Tak ingin membiarkan kasus ini berlarut Riza Herdavid langsung memerintahkan Kepala DKUKMINDAG Kabupaten Bangka Selatan untuk memberi tindakan awal berupa surat peringatan (SP-1) disiplin bekerja.
Riza Herdavid menegaskan bahwa persoalan ini tidak bisa berhenti hanya di sanksi kedisiplinan. Karena laporan berasal dari masyarakat, maka harus ditangani secara investigatif dan transparan.
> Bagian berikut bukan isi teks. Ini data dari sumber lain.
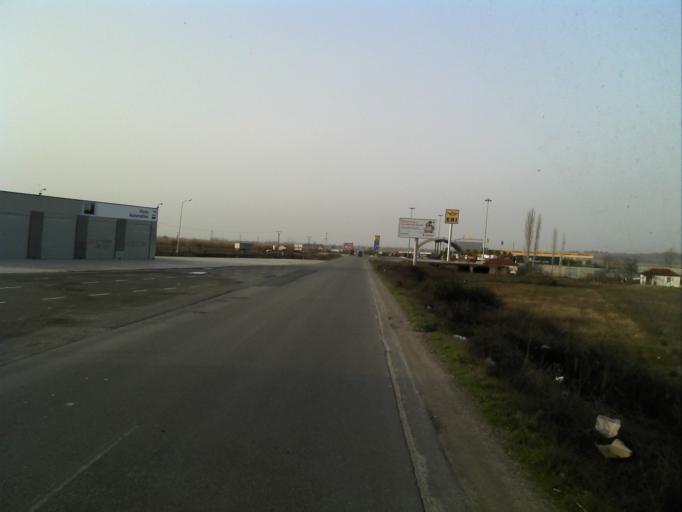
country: AL
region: Durres
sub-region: Rrethi i Krujes
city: Thumane
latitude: 41.5167
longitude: 19.6893
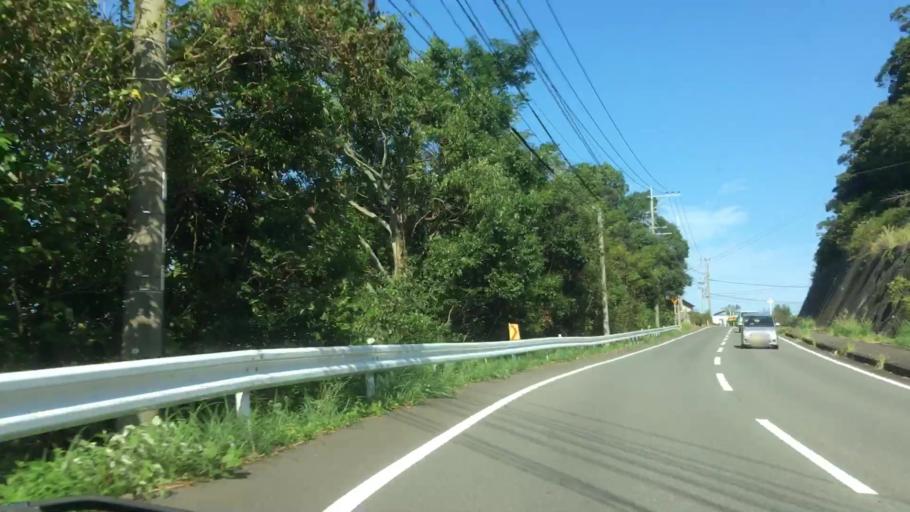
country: JP
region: Nagasaki
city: Sasebo
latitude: 33.0046
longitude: 129.6577
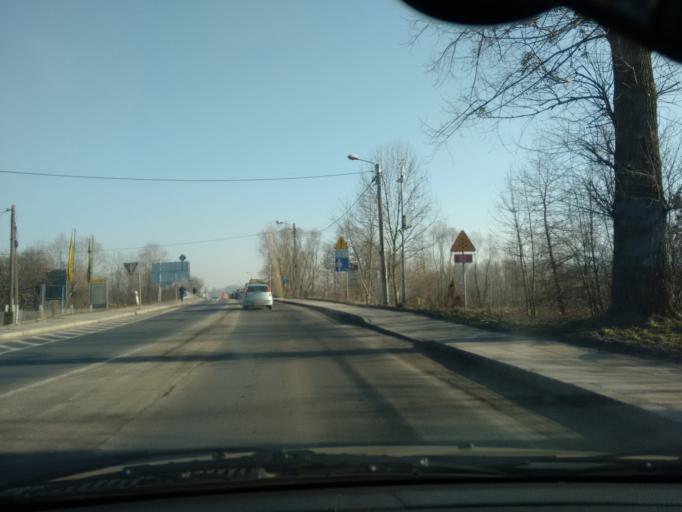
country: PL
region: Lesser Poland Voivodeship
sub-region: Powiat wadowicki
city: Wadowice
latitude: 49.8772
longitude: 19.5081
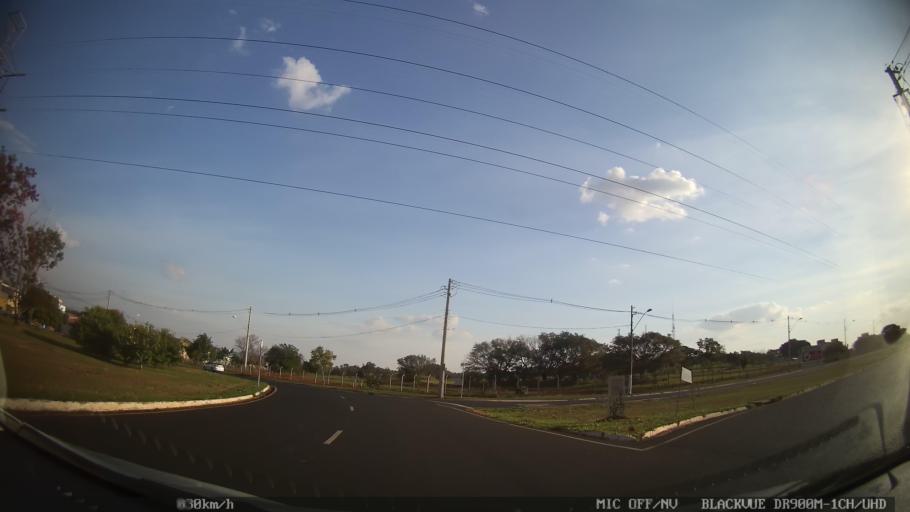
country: BR
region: Sao Paulo
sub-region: Ribeirao Preto
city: Ribeirao Preto
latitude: -21.1602
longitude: -47.8420
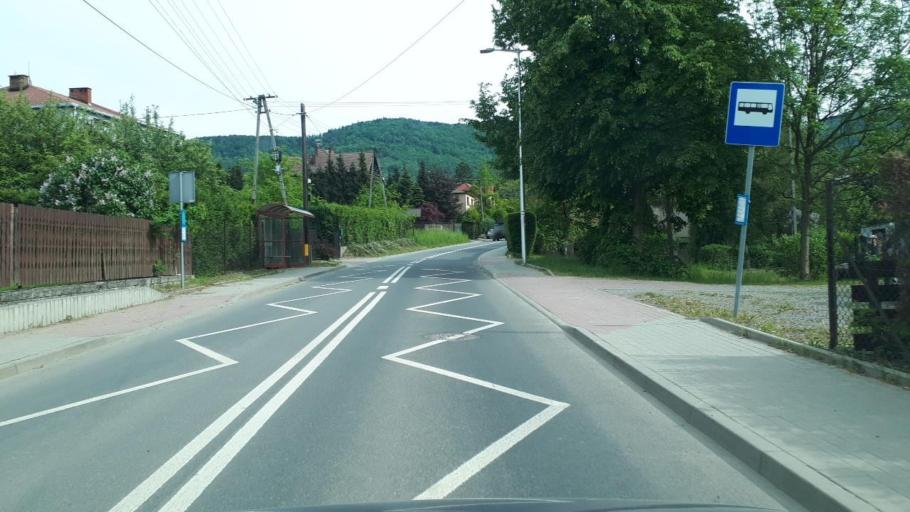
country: PL
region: Silesian Voivodeship
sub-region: Powiat bielski
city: Kozy
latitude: 49.8415
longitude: 19.1460
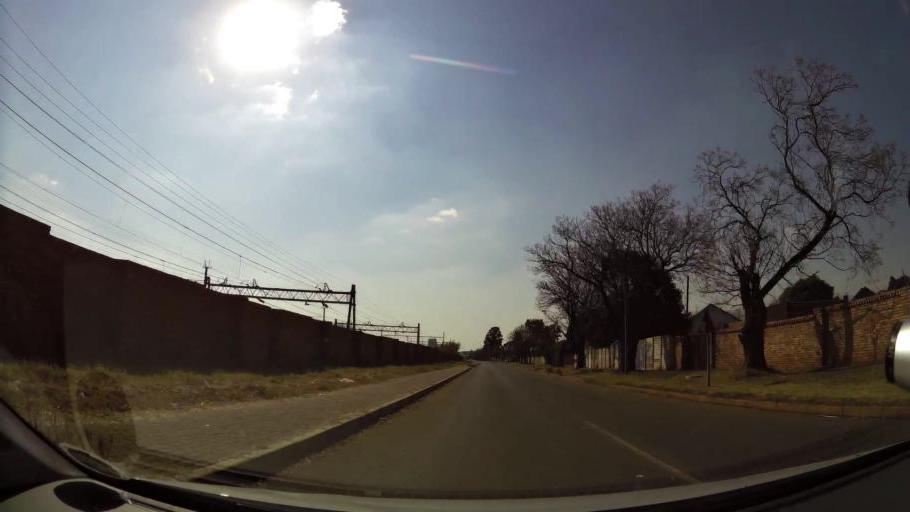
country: ZA
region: Gauteng
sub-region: City of Johannesburg Metropolitan Municipality
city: Modderfontein
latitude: -26.1235
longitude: 28.2261
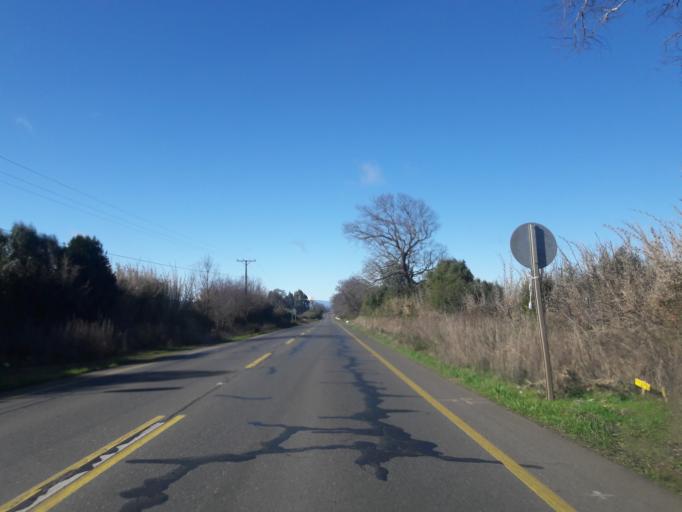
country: CL
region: Araucania
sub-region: Provincia de Malleco
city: Victoria
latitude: -38.2540
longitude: -72.2795
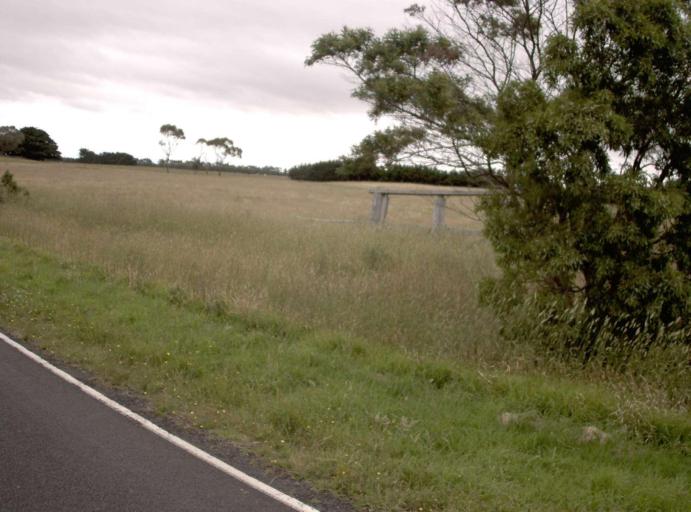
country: AU
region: Victoria
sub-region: Wellington
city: Sale
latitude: -38.5375
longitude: 146.8886
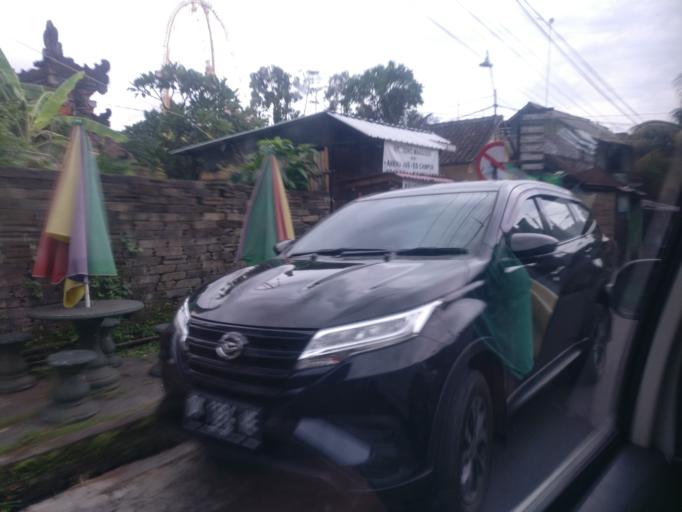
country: ID
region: Bali
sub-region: Kabupaten Gianyar
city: Ubud
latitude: -8.5163
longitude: 115.2652
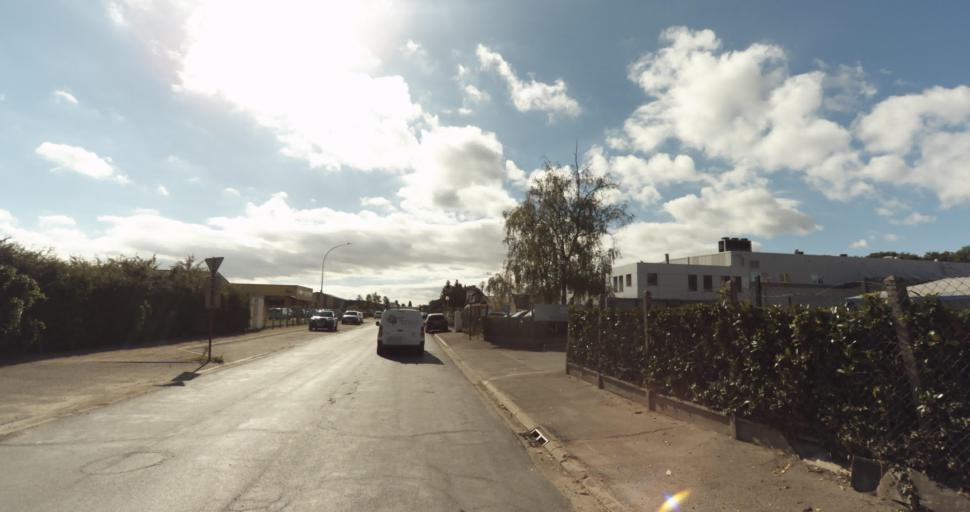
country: FR
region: Centre
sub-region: Departement d'Eure-et-Loir
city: Garnay
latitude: 48.7312
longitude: 1.3214
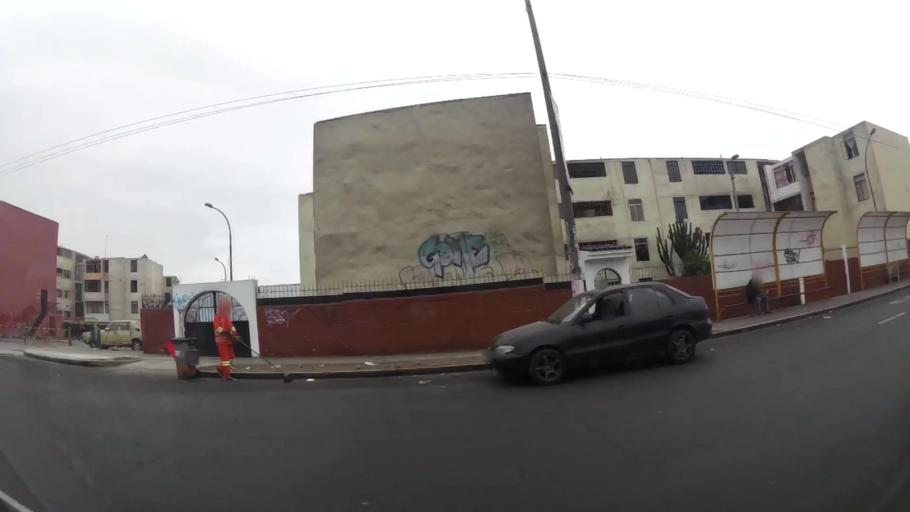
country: PE
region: Callao
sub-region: Callao
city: Callao
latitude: -12.0592
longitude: -77.0743
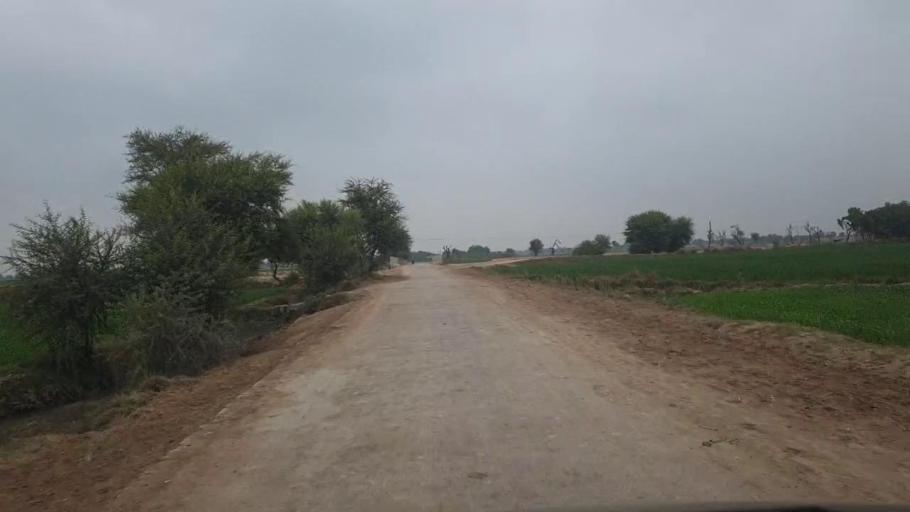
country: PK
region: Sindh
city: Shahdadpur
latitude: 25.9550
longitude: 68.7239
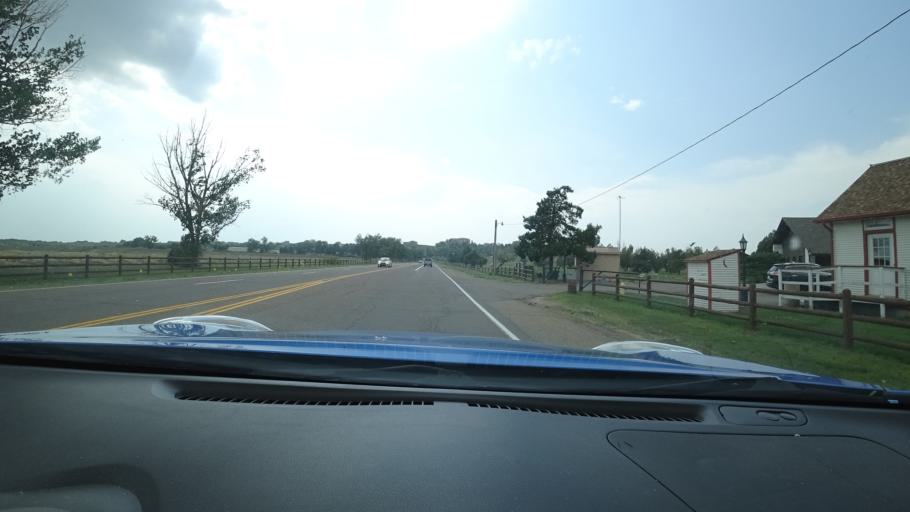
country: US
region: Colorado
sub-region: Adams County
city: Todd Creek
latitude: 39.9252
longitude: -104.8777
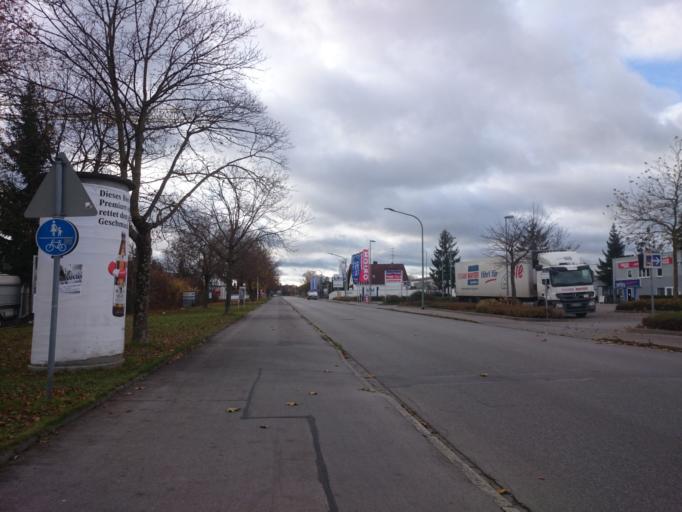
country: DE
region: Bavaria
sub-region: Swabia
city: Konigsbrunn
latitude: 48.2909
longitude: 10.8903
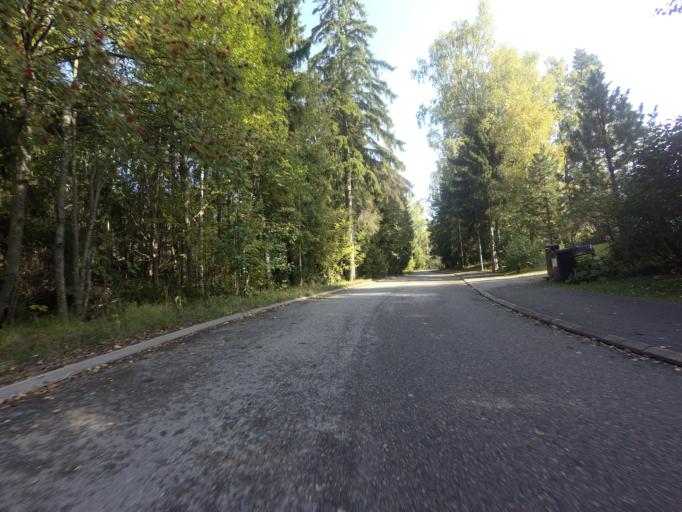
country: FI
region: Uusimaa
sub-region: Helsinki
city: Espoo
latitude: 60.1819
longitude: 24.6828
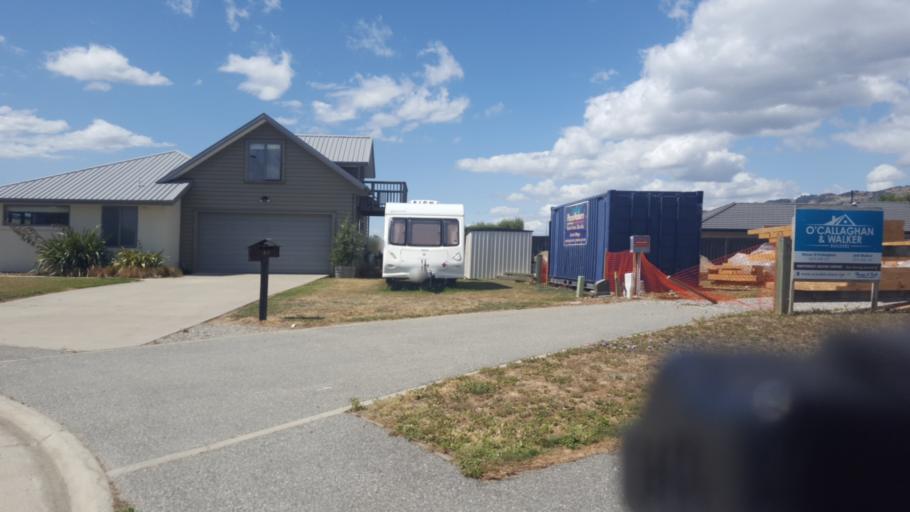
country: NZ
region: Otago
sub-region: Queenstown-Lakes District
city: Wanaka
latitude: -44.9714
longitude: 169.2491
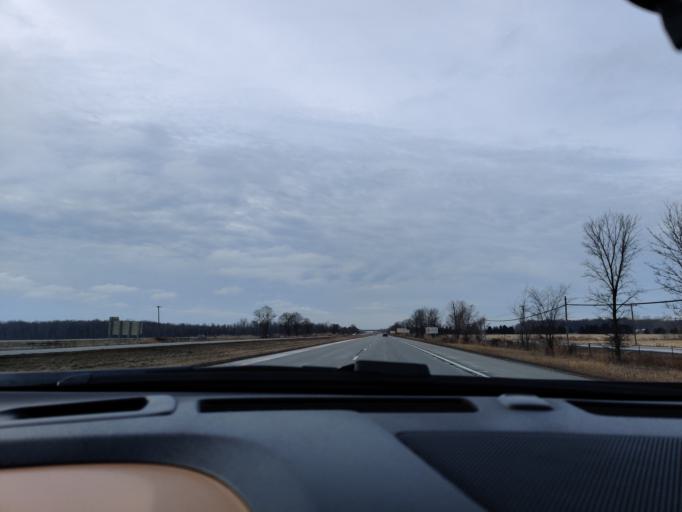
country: CA
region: Quebec
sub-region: Monteregie
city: Les Coteaux
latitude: 45.1811
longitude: -74.3970
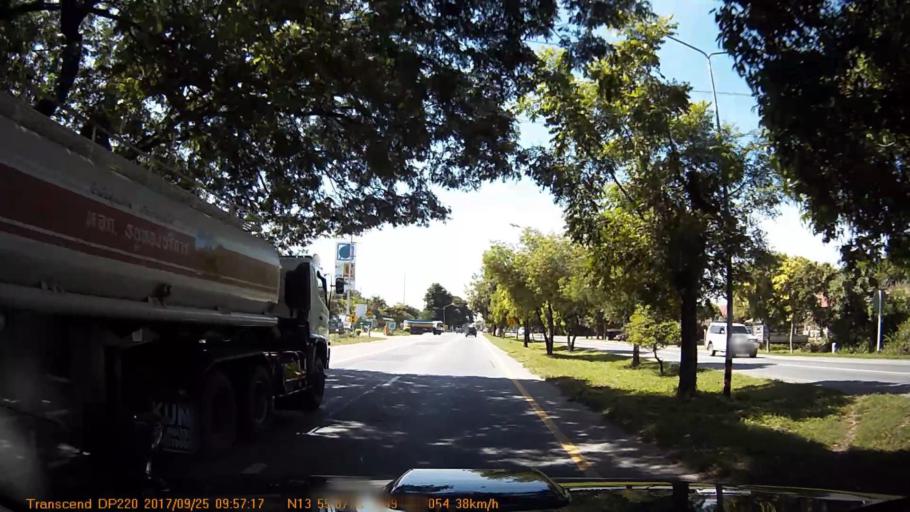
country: TH
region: Kanchanaburi
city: Tha Maka
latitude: 13.9312
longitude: 99.7617
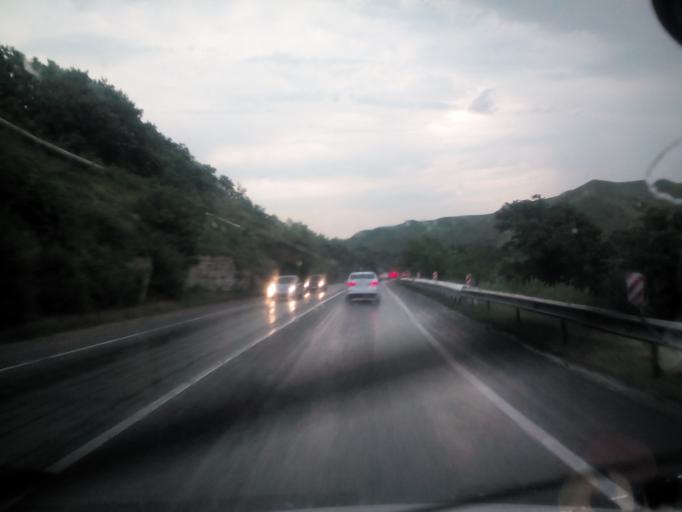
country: RU
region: Stavropol'skiy
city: Yasnaya Polyana
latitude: 43.9847
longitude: 42.7926
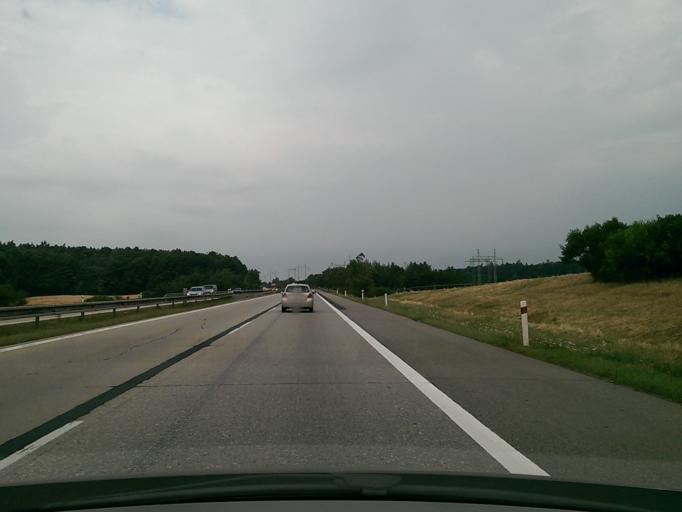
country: CZ
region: South Moravian
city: Ricany
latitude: 49.2397
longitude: 16.3711
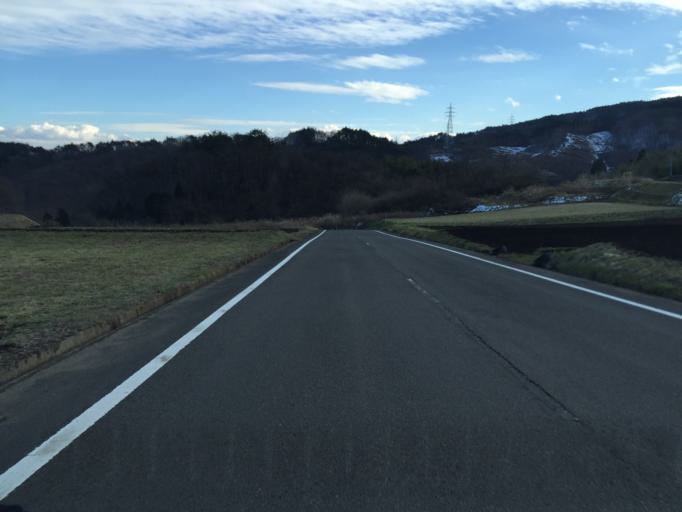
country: JP
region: Fukushima
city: Fukushima-shi
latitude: 37.7005
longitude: 140.3856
Dirinya turut memanggil Inspektorat dan Badan Kepegawaian dan Pengembangan Sumber Daya Manusia Daerah (BKPSDMD) setempat. Dua dinas tersebut diinstruksikan agar segera melakukan investigasi internal guna mendalami laporan masyarakat lewat media sosial. Bukti-bukti hingga kini sedang dikumpulkan oleh tim untuk tindakan lebih lanjut.
"Harapan saya semoga laporan dari masyarakat ini enggak benar. Kalaupun laporan ini benar, saya minta inspektorat dan dinas kepegawaian bertindak saja secara regulasi kena sanksi ringan berat atau sedang tergantung kesalahan," tegas Riza Herdavid.
Diketahui, program bantuan UMKM ini sudah berjalan sejak periode pertamanya menjabat sebagai kepala daerah bersama Debby Vita Dewi. Baru kali ini muncul laporan ada pemotongan bantuan UMKM seperti ini.
Dari lima laporan sebagian pelaku UMKM mengaku ada dugaan pungutan atau permainan dalam penyaluran bantuan. Walaupun bantuan modal dikirim melalui rekening masing-masing penerima, terdapat sejumlah oknum yang diduga melakukan pungli.
Oknum pegawai tersebut meminta imbalan sebesar Rp200 ribu sampai Rp300 ribu sebagai upah atas meloloskan pelaku UMKM bisa mendapatkan bantuan modal senilai Rp1 juta. Dana tersebut diminta dengan dalih pembelian materai hingga pembuatan berkas-berkas tertentu.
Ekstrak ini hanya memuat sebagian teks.